Due to some issues during my first pregnancy, my obstetrician ordered an ultrasound to check on everything before we started trying for baby #2. During that ultrasound, an incidental finding of a 4 cm mass was discovered on my right kidney. That same week, I had  CT and MRI scans that indicated the mass was suspected renal cell carcinoma (RCC). Within a few days, surgery was scheduled and on July 26, 2022, I had a radical nephrectomy to remove my right kidney. Due to the location of the mass, my urologist thought a full kidney removal was the best option versus a partial.  A few days later, pathology came back confirming the mass was cancer – grade 2 clear cell RCC.

Fortunately, since the cancer was contained to the kidney, my doctor now considers me “in no need of treatment,” though I will have scans for years to come to make sure it has not returned or spread elsewhere in my body.

Even with a good prognosis, being told you have cancer is a traumatic event, one in which patients should be provided with mental health resources to help them cope with their diagnosis but sadly, that is not the standard of care.

For me, my whole world was turned upside down in just 4 short weeks.  Between doctor appointments, scans, second opinions, work, caring for my family, the surgery prep, and surgery itself, I really did not have the time to process what I was going through. On top of that, I don’t fit the average kidney cancer patient demographic, which meant I had a difficult time finding people who could relate to what I was experiencing.

“Kelly, it’s okay to cry. You’re allowed to be sad.”

I have had a wonderful support system and have truly been overwhelmed by the love and support I’ve received during this experience but sometimes there can be a toxic positivity – the idea that you should stay positive, only focus on positive things, and basically reject anything that could prompt negative thoughts or feelings –around cancer. When people heard the news, they would immediately say things like “you got this”, “think positive”, and “you’re so brave”. Though I know those words came from a good place, they really impacted me because I felt like I wasn’t allowed to feel any emotion but bravery or that if I didn’t think positively then I would somehow manifest this cancer into coming back. On the outside, I was putting on a show of being this tower of strength when on the inside, I was really struggling.

It wasn’t until a conversation with my mom a week after surgery that I heard what I really needed to hear: “Kelly, it’s okay to cry. You’re allowed to be sad.”

In that moment, I realized that I had been holding so much in; it was okay not to be strong ALL the time. I needed to give myself space to grieve and process my new normal. Grief doesn’t just apply to death; it applies to other types of loss as well. For me, hearing my diagnosis meant grieving over what my life could have been without it.

I am only a few weeks post-op so processing my diagnosis and making space to grieve is still very much a work in progress and some days are better than others, but there are several resources I have utilized to help me navigate this. First, I have leaned heavily on my faith; trusting that I am not alone in this battle. I also found a therapist to provide me the tools to help me overcome some of my fears and anxiety because I refuse to let the fear of cancer returning steal my joy.
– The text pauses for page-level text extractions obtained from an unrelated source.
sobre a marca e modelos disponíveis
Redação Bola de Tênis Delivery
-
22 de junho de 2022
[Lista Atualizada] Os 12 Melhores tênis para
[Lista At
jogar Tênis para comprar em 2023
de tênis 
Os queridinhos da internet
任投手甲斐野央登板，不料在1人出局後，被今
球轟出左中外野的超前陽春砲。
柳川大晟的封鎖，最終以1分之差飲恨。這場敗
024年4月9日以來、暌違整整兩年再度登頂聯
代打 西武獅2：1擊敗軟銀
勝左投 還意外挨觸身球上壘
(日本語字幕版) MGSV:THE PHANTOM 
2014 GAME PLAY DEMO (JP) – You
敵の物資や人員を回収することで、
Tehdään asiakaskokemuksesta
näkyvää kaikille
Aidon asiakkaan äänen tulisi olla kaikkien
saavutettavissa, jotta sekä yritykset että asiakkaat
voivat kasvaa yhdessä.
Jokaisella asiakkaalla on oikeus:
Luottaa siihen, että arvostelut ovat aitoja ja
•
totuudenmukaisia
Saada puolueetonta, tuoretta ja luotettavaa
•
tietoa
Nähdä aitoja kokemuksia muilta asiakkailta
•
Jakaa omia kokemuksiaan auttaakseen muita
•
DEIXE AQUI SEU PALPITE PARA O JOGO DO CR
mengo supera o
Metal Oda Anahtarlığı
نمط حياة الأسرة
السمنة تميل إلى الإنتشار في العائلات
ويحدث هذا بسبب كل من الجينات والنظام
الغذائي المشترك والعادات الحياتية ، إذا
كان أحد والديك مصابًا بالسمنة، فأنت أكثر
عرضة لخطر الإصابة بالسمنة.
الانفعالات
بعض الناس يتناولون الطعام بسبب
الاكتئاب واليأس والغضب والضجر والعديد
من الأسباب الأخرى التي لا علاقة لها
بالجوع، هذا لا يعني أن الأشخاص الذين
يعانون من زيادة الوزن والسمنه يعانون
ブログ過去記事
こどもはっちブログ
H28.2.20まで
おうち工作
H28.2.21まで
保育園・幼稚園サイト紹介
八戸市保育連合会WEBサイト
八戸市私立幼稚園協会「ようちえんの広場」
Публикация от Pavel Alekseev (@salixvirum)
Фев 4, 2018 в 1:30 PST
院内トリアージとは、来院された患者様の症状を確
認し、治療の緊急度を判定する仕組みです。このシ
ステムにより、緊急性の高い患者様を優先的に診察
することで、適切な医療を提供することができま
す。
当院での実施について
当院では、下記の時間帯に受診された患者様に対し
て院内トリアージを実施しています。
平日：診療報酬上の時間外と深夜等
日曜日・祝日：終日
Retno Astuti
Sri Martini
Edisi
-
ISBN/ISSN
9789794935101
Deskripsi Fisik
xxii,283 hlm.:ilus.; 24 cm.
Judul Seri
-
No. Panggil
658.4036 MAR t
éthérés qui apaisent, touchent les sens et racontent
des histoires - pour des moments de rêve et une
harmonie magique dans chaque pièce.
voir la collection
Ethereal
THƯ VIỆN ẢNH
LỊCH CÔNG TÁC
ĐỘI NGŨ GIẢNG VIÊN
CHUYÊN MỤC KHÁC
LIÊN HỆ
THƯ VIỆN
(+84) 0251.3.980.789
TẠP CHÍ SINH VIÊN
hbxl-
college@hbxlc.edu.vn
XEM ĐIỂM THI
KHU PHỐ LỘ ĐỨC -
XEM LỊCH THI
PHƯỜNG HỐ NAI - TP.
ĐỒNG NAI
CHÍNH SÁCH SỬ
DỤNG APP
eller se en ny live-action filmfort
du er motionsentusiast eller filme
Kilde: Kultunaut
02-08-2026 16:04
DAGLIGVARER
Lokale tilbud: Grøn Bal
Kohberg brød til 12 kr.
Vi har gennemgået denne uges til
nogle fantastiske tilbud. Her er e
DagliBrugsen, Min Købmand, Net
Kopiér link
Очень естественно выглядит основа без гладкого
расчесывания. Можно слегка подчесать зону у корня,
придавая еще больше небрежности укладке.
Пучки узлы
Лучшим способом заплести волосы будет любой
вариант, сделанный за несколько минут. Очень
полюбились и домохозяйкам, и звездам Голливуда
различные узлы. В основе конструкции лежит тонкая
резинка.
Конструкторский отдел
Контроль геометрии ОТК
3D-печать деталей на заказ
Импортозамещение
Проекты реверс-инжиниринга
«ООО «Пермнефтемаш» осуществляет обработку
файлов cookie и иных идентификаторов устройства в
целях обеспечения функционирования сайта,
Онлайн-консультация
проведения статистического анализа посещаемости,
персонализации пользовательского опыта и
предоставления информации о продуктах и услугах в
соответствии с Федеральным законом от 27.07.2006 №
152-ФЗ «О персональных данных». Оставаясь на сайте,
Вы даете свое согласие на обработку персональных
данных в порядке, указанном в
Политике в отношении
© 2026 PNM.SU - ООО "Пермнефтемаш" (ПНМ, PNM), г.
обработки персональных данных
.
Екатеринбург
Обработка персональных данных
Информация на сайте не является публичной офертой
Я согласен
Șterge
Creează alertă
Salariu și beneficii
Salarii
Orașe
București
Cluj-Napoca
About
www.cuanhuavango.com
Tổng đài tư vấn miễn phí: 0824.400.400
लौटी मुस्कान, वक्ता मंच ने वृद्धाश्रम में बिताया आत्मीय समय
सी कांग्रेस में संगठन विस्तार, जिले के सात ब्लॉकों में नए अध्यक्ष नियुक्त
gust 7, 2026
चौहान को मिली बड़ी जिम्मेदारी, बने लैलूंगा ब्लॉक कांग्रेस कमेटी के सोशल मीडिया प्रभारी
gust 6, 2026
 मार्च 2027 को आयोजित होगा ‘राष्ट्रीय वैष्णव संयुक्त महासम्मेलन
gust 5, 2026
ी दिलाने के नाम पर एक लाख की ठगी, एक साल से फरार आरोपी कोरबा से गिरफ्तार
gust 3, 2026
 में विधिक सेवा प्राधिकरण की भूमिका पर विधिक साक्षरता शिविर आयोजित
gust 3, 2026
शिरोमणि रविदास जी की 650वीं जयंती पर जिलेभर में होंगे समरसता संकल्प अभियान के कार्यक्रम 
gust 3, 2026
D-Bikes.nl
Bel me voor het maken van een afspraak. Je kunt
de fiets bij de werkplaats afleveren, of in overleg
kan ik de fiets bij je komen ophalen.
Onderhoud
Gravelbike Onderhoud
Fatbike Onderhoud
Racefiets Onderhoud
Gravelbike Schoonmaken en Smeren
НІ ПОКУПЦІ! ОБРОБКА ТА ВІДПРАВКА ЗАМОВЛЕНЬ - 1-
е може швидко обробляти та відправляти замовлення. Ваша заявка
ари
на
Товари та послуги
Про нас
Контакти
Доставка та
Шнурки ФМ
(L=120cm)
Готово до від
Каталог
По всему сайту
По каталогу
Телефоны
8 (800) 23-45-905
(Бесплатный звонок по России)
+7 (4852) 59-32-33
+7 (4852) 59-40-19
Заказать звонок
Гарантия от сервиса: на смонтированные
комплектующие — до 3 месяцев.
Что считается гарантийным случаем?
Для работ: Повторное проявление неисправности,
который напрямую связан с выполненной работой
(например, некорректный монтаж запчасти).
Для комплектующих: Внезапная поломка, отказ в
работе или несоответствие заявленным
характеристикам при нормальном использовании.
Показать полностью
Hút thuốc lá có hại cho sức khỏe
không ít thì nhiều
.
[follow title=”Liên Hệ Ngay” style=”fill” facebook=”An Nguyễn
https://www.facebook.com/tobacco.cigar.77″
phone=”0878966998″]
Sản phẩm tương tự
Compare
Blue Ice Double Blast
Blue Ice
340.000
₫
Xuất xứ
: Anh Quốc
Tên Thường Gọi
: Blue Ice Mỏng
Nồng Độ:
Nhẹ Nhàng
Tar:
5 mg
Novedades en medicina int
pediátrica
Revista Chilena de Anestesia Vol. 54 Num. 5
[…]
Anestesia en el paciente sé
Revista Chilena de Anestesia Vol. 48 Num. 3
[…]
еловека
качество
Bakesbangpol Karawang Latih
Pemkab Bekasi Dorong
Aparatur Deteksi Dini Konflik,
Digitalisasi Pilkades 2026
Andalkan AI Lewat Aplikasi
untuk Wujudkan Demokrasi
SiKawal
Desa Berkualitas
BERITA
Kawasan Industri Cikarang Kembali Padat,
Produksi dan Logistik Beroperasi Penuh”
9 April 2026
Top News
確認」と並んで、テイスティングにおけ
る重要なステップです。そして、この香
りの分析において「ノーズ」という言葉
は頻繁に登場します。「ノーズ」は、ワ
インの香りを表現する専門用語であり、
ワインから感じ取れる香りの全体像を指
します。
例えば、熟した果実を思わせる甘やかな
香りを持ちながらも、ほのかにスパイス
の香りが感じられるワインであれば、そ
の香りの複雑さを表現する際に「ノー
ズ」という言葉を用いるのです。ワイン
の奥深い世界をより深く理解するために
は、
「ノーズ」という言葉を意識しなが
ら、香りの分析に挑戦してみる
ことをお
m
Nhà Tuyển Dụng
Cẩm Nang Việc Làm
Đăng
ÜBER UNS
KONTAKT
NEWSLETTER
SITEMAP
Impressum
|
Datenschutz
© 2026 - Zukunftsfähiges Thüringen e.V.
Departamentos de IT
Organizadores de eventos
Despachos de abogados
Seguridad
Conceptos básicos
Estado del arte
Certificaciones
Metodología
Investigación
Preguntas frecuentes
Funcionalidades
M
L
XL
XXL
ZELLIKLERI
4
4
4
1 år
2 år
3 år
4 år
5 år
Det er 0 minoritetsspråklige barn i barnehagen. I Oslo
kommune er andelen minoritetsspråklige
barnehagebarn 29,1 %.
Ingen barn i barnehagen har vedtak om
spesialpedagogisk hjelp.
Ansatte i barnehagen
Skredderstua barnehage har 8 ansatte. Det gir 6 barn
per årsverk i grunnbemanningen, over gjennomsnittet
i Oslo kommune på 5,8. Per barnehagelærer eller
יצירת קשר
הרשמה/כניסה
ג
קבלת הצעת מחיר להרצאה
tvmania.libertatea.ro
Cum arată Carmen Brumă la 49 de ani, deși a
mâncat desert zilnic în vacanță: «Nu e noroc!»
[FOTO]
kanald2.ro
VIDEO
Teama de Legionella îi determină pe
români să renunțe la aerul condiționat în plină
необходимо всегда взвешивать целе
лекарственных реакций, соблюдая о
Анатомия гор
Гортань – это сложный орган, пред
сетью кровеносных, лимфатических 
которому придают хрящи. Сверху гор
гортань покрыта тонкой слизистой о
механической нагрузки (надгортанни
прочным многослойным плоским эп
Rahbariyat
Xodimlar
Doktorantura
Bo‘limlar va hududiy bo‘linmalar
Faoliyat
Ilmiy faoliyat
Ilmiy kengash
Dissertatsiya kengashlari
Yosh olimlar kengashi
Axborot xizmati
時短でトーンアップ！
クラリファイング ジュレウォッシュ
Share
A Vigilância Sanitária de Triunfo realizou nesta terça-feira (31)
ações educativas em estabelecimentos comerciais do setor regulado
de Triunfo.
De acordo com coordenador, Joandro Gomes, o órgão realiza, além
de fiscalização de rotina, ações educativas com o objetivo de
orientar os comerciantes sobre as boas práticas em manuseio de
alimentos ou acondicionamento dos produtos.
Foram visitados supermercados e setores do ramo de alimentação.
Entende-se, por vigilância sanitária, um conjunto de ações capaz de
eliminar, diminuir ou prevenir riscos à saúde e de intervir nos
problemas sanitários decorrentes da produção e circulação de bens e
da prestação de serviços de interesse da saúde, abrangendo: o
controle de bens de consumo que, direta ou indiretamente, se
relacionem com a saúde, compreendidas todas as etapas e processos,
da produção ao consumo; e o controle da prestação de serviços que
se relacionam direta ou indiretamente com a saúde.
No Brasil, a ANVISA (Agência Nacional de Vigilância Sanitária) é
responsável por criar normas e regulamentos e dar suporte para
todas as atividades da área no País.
Lastly, to seek support and foster connections, I turned to social media where I found Kayla Bulkey, Annamarya Scaccia, and Katie Coleman. These ladies and I are similar in age, live similar lifestyles, and were all diagnosed with kidney cancer. Connecting with them has made me feel heard and given me both encouragement and hope. I am so grateful to have found a community of individuals that could relate to what I am going through and the thoughts and emotions that come with it.

If you are going through something similar, know you are NOT alone. Know that every emotion you are feeling is valid and allow yourself to feel those things. Make space to grieve and process, find your community, come up with a plan of what you need and don’t be afraid to ask for help or reach out – we are all here.